Le portrait ne fut pas donné au grand-duc: il devait être conservé dans la famille de Mme Récamier; mais en écrivant au prince pour le remercier, elle lui envoya un souvenir dont il voulut bien paraître reconnaissant.
Le prince, dont il vient d'être question, est encore heureusement vivant; il nous pardonnera l'usage que nous avons fait de ses lettres; la citation qu'on en fait ne peut que l'honorer personnellement au plus haut degré.
À peu près vers la même époque, le prince royal de Bavière vint à Paris et n'attacha pas moins de prix que le grand-duc de Mecklembourg à être présenté à Mme Récamier. Par les mêmes motifs, elle déclina l'honneur qu'il voulait lui faire, et mit d'autant plus de persistance dans son refus, que la crainte qu'elle éprouvait d'être l'occasion d'un désagrément pour un prince étranger, n'était point pour le futur roi de Bavière, comme pour le frère de la reine de Prusse, combattue dans son propre esprit par le désir que ses relations avec le prince Auguste de Prusse lui avaient inspiré de connaître le grand-duc.
Le prince de Bavière ne mit que plus d'insistance à solliciter la faveur qu'on lui refusait: en voici la preuve dans un billet adressé à Mme Récamier au nom de S. A. R.
Mme DE BONDY À Mme RÉCAMIER.
«Le prince de Bavière souhaite toujours aussi vivement, Madame, de pouvoir emporter une juste idée d'une personne qu'il a depuis si longtemps le désir de connaître, et M. de Bondy est chargé de la part de S. A. R. de vous demander la permission d'aller chez vous voir votre portrait. M. de Bondy aurait été solliciter lui-même votre consentement, mais il a été obligé aujourd'hui d'accompagner le prince à Saint-Cloud. Il m'a remis le soin de vous faire sa demande: c'était pour cette fois une demande officielle et non plus une plaisanterie.

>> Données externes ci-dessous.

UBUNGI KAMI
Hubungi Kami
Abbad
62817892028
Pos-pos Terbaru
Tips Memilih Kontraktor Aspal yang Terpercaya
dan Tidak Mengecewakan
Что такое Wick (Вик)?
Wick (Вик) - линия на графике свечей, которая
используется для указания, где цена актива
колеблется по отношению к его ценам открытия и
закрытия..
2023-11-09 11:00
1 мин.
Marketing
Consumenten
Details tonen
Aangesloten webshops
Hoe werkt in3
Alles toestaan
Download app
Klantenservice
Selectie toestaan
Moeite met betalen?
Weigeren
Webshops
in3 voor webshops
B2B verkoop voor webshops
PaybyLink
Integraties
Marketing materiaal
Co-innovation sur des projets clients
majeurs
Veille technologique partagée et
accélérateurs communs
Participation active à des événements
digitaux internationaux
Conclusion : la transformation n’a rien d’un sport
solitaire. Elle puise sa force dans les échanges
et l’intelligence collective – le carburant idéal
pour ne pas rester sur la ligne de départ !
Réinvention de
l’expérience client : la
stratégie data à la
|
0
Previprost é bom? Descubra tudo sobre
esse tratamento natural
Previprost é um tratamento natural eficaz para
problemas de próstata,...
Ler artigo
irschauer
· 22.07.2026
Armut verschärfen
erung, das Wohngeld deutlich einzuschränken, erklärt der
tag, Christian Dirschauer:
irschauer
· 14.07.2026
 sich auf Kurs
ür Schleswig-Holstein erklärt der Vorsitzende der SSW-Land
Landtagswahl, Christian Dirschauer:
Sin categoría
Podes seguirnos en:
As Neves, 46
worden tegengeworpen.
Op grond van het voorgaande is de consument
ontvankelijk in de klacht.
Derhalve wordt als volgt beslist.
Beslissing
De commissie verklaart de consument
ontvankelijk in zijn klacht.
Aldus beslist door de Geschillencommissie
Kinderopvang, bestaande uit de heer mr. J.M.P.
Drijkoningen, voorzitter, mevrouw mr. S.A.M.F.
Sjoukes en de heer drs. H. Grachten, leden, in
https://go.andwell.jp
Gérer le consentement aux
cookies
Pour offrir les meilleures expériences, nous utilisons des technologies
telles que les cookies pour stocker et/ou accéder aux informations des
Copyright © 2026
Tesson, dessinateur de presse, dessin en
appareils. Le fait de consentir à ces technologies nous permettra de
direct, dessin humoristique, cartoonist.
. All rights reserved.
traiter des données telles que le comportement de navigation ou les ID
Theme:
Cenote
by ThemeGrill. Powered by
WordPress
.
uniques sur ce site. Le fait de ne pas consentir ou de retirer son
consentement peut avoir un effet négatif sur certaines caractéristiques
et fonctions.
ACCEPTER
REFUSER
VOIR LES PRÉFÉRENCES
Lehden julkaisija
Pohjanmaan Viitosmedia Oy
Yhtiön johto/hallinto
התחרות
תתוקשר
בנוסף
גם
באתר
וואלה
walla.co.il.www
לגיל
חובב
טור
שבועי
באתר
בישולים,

M. de Bondy espère que vous ne refuserez pas au prince royal la facilité que vous avez accordée à beaucoup de personnes d'admirer le chef-d'oeuvre de Gérard; et, si vous le lui permettez, il accompagnera S. A. chez vous ou samedi ou lundi matin, à votre choix; ou bien tel autre jour qui vous conviendra. Si vous étiez assez malintentionnée pour sortir précisément à l'heure que vous lui indiquerez, le prince pourra trouver que si la renommée ne l'a pas trompé sur le charme de votre figure, elle lui a exagéré l'affabilité de vos manières, et je ne pense pas que la vue du portrait diminue le regret de ne pas connaître l'original. Mais ceci n'est plus de mon ressort: je ne suis chargée de parler que pour l'amateur de peinture. On attend votre réponse avec impatience, et je la transmettrai à M. de Bondy au retour de Saint-Cloud.
«Agréez, je vous prie, Madame, l'expression de ma sincère amitié.
«H. de Bondy.»
Le prince de Bavière fut reçu par Mme Récamier et emporta d'elle un précieux souvenir; je trouve dans une lettre de Mme de Staël, datée de Coppet, le 15 août suivant, un passage relatif à ce prince:
«J'ai quitté Mathieu de Montmorency à la fête des Suisses, près de Berne, que M. de Sabran vous décrit […] J'y ai rencontré aussi le prince de Bavière, qui m'a demandé de vos nouvelles avec vivacité, et m'a dit que l'on n'approuvait pas ses amitiés, ni pour vous ni pour moi. C'est un bon homme qui a de l'esprit et de l'âme.»